▸ Aufgabe
Benenne in den Zeilen von der Zeile mit „family: Tricholomataceae“ bis zur Zeile mit „order: Diptera“, beide eingeschlossen, „common name“ in „vernacular name“ um. Gib nur diese Zeilen wieder und lass alles andere unverändert.
·····
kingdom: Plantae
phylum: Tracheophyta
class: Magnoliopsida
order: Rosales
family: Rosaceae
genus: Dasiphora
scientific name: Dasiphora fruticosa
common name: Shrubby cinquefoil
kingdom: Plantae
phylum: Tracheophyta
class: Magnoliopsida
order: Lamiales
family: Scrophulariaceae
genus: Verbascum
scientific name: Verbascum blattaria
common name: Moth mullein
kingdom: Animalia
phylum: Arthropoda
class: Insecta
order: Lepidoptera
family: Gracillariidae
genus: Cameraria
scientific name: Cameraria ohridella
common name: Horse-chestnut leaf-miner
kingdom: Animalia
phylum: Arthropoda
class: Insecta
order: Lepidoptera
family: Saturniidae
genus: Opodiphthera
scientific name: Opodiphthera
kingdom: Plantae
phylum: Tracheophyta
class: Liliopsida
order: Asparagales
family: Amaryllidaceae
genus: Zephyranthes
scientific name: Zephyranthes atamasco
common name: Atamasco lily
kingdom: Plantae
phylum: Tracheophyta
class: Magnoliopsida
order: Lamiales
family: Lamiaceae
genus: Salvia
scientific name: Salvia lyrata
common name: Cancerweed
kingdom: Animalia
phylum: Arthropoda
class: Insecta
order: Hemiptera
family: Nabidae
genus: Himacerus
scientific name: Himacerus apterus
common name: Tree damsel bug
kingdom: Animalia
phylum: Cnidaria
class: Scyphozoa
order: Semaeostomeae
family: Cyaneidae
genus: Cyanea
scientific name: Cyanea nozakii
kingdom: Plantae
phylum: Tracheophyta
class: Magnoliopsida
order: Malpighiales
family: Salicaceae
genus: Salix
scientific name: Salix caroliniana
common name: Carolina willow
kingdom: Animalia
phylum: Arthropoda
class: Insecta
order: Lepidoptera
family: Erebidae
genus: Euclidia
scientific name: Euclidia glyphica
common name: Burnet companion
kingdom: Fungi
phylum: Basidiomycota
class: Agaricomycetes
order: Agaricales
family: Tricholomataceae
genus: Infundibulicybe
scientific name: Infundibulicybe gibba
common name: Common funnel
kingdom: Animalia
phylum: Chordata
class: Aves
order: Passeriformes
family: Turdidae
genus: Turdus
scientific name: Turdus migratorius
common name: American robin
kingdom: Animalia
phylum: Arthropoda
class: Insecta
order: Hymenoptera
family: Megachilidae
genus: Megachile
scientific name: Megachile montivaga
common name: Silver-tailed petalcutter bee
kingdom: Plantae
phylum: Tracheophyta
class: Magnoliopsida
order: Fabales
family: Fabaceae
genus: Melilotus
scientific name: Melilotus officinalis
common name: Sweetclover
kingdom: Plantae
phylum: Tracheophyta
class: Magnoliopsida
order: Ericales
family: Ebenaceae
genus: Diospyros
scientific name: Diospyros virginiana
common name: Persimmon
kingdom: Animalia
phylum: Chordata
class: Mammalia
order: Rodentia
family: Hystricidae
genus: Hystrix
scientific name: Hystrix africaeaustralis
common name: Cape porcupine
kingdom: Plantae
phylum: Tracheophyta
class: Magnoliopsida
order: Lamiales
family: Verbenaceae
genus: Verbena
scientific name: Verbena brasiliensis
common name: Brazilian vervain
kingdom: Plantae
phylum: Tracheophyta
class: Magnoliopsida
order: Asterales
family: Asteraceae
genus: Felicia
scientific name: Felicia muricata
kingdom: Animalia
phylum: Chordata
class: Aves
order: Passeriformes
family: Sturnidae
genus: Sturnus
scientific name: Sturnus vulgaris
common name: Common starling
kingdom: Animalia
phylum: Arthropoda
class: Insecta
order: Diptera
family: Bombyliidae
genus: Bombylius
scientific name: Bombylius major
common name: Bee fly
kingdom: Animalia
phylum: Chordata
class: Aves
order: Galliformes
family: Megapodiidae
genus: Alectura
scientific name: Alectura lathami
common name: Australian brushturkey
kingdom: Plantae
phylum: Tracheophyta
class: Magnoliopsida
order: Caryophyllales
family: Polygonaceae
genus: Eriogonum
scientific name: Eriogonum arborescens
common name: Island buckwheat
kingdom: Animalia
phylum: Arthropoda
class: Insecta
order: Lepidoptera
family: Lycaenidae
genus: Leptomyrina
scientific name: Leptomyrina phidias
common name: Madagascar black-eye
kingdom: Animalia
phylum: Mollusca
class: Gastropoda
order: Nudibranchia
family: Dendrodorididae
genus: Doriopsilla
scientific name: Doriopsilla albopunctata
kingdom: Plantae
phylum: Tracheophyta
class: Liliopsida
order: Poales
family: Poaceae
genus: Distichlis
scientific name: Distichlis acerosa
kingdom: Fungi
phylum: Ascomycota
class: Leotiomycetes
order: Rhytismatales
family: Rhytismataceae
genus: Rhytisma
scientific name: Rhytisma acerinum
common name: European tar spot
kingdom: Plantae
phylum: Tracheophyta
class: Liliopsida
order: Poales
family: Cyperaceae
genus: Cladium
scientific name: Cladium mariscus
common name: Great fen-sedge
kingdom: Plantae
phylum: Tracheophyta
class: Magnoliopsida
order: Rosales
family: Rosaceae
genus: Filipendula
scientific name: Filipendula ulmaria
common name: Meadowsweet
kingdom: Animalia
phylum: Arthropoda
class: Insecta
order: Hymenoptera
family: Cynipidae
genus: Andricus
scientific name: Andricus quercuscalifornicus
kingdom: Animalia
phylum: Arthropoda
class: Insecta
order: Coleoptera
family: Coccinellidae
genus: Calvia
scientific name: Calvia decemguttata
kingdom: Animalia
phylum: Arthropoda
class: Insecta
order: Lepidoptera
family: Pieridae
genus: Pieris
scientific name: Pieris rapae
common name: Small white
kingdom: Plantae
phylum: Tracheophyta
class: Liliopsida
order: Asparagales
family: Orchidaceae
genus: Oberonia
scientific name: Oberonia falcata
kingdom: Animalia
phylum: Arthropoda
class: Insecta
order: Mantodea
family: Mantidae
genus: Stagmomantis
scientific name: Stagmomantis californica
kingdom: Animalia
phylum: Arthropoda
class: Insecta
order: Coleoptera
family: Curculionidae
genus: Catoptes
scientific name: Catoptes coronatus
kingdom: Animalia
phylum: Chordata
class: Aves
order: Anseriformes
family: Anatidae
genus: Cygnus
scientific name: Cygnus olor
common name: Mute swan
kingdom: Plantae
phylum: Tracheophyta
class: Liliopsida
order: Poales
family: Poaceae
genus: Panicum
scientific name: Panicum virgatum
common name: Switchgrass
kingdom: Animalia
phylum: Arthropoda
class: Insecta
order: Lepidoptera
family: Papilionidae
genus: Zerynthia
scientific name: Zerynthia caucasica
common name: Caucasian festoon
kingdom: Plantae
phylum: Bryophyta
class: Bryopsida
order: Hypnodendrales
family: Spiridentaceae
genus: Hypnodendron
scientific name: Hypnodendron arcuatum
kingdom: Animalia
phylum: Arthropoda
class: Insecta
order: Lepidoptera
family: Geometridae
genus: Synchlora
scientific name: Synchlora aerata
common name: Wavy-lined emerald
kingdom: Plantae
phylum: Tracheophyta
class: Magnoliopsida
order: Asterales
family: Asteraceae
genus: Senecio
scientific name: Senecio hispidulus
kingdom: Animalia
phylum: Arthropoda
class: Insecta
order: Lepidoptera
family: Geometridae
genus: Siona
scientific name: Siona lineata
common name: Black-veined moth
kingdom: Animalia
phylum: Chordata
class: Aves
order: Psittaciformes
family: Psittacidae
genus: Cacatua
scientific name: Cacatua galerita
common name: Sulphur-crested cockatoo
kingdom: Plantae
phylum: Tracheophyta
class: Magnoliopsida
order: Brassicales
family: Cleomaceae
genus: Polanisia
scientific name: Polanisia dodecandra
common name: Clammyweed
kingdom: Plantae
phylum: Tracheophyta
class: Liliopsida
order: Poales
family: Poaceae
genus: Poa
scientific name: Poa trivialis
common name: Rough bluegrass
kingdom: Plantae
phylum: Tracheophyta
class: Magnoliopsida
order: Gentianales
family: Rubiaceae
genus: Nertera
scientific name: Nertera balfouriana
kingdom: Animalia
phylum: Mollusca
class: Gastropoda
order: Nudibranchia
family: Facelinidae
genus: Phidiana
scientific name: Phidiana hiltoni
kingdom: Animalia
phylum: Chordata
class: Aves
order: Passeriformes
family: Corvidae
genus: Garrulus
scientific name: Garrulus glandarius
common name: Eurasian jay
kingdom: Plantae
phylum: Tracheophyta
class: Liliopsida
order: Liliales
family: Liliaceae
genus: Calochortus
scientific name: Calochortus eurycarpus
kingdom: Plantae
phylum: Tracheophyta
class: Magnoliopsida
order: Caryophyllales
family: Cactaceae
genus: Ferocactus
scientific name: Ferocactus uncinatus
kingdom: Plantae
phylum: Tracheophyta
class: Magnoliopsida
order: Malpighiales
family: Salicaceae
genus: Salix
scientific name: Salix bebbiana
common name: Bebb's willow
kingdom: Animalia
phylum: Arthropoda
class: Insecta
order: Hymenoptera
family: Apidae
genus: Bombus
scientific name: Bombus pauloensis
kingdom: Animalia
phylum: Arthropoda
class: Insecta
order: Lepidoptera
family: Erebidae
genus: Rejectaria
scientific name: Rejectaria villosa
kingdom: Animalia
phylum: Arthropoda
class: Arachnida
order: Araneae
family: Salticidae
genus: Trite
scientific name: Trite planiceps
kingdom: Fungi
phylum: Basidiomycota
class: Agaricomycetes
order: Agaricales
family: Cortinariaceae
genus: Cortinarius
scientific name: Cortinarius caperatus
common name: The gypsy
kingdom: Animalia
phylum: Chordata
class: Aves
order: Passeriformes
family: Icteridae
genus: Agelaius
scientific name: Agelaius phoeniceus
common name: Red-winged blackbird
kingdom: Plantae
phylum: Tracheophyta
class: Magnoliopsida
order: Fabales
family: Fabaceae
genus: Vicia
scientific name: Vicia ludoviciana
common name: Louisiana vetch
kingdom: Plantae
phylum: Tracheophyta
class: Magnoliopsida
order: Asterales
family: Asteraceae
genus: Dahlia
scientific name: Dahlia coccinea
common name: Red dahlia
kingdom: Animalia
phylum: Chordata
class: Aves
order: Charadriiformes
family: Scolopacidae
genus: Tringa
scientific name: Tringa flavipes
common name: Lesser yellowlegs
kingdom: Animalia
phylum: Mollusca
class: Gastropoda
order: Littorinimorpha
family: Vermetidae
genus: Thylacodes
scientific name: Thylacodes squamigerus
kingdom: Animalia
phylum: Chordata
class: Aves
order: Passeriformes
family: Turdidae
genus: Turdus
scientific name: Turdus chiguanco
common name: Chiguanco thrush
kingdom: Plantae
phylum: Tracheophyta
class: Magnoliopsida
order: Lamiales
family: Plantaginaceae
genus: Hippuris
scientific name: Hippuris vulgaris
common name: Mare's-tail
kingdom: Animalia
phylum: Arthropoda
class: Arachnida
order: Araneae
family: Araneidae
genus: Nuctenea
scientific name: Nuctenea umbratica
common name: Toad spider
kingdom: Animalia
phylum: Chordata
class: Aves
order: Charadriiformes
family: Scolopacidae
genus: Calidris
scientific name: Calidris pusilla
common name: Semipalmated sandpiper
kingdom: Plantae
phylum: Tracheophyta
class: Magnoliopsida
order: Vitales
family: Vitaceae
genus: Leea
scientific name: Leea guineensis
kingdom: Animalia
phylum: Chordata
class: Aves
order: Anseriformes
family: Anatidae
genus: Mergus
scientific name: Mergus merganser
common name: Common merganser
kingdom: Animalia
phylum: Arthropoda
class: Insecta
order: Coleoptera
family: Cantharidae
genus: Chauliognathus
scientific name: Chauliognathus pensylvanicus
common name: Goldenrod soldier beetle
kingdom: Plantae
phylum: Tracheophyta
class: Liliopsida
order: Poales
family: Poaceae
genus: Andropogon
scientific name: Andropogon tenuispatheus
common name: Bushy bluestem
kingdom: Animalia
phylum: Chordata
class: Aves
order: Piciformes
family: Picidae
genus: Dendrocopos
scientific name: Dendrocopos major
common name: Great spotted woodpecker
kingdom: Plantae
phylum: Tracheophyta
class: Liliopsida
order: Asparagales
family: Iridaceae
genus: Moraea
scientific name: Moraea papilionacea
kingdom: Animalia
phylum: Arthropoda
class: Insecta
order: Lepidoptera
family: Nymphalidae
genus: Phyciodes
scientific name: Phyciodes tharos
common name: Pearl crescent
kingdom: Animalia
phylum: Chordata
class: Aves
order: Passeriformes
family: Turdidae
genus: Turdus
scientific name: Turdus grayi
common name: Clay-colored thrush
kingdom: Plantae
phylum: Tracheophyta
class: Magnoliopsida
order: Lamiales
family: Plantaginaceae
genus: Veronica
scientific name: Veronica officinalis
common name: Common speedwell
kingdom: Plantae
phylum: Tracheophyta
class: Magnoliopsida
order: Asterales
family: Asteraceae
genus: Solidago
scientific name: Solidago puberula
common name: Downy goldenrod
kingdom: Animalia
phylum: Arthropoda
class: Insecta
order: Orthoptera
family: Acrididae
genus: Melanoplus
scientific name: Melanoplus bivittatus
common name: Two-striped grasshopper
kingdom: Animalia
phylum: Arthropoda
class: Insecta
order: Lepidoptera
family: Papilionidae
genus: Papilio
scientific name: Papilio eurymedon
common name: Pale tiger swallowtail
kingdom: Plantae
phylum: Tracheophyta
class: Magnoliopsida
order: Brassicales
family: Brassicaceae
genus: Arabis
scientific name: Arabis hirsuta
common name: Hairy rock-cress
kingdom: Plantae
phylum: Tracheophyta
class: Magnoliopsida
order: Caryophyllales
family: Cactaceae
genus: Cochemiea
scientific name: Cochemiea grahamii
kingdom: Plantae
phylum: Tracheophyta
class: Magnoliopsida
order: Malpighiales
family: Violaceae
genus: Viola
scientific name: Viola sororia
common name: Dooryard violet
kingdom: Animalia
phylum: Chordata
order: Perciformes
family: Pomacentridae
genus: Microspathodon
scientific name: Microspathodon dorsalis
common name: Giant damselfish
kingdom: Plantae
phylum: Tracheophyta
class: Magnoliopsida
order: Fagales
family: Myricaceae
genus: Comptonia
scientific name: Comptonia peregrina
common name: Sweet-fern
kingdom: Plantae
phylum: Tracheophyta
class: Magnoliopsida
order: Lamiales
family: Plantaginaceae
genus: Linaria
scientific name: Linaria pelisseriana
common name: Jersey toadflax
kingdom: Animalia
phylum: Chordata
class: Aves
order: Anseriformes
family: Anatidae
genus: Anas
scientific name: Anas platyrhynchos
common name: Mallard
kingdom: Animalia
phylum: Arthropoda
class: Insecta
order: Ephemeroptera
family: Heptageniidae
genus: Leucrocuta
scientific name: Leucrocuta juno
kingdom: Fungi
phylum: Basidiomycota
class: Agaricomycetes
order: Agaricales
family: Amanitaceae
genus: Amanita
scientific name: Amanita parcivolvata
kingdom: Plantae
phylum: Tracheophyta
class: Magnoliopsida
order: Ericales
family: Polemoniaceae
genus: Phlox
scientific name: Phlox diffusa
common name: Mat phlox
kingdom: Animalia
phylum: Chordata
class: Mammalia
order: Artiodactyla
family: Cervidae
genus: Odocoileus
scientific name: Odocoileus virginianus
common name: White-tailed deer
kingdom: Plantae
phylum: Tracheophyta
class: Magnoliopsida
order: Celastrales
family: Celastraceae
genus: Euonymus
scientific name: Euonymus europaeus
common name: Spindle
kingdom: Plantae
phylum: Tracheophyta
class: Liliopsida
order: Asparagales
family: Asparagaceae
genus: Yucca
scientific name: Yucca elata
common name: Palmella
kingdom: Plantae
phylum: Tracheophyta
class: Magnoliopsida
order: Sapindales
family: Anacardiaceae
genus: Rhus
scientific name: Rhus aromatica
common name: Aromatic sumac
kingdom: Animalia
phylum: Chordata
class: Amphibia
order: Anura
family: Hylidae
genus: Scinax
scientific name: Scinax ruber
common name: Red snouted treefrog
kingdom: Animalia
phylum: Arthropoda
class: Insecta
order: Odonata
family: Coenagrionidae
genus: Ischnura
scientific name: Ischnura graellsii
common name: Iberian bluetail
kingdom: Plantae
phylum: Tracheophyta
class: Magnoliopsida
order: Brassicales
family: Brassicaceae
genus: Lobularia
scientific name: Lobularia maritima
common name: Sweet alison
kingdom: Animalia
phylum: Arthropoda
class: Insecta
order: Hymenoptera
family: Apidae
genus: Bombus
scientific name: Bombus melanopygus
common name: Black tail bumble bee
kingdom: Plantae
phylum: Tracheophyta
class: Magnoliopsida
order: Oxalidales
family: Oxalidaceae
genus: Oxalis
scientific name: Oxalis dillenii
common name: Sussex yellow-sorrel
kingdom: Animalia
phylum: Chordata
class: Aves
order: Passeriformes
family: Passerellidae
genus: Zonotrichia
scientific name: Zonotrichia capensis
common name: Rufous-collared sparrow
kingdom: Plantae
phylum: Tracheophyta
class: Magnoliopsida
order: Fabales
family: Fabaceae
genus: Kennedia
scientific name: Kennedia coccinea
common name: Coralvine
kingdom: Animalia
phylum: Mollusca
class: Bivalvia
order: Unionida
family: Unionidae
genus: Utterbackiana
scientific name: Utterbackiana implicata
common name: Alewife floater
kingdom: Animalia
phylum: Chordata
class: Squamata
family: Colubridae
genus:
·····
▸ Antwort
family: Tricholomataceae
genus: Infundibulicybe
scientific name: Infundibulicybe gibba
vernacular name: Common funnel
kingdom: Animalia
phylum: Chordata
class: Aves
order: Passeriformes
family: Turdidae
genus: Turdus
scientific name: Turdus migratorius
vernacular name: American robin
kingdom: Animalia
phylum: Arthropoda
class: Insecta
order: Hymenoptera
family: Megachilidae
genus: Megachile
scientific name: Megachile montivaga
vernacular name: Silver-tailed petalcutter bee
kingdom: Plantae
phylum: Tracheophyta
class: Magnoliopsida
order: Fabales
family: Fabaceae
genus: Melilotus
scientific name: Melilotus officinalis
vernacular name: Sweetclover
kingdom: Plantae
phylum: Tracheophyta
class: Magnoliopsida
order: Ericales
family: Ebenaceae
genus: Diospyros
scientific name: Diospyros virginiana
vernacular name: Persimmon
kingdom: Animalia
phylum: Chordata
class: Mammalia
order: Rodentia
family: Hystricidae
genus: Hystrix
scientific name: Hystrix africaeaustralis
vernacular name: Cape porcupine
kingdom: Plantae
phylum: Tracheophyta
class: Magnoliopsida
order: Lamiales
family: Verbenaceae
genus: Verbena
scientific name: Verbena brasiliensis
vernacular name: Brazilian vervain
kingdom: Plantae
phylum: Tracheophyta
class: Magnoliopsida
order: Asterales
family: Asteraceae
genus: Felicia
scientific name: Felicia muricata
kingdom: Animalia
phylum: Chordata
class: Aves
order: Passeriformes
family: Sturnidae
genus: Sturnus
scientific name: Sturnus vulgaris
vernacular name: Common starling
kingdom: Animalia
phylum: Arthropoda
class: Insecta
order: Diptera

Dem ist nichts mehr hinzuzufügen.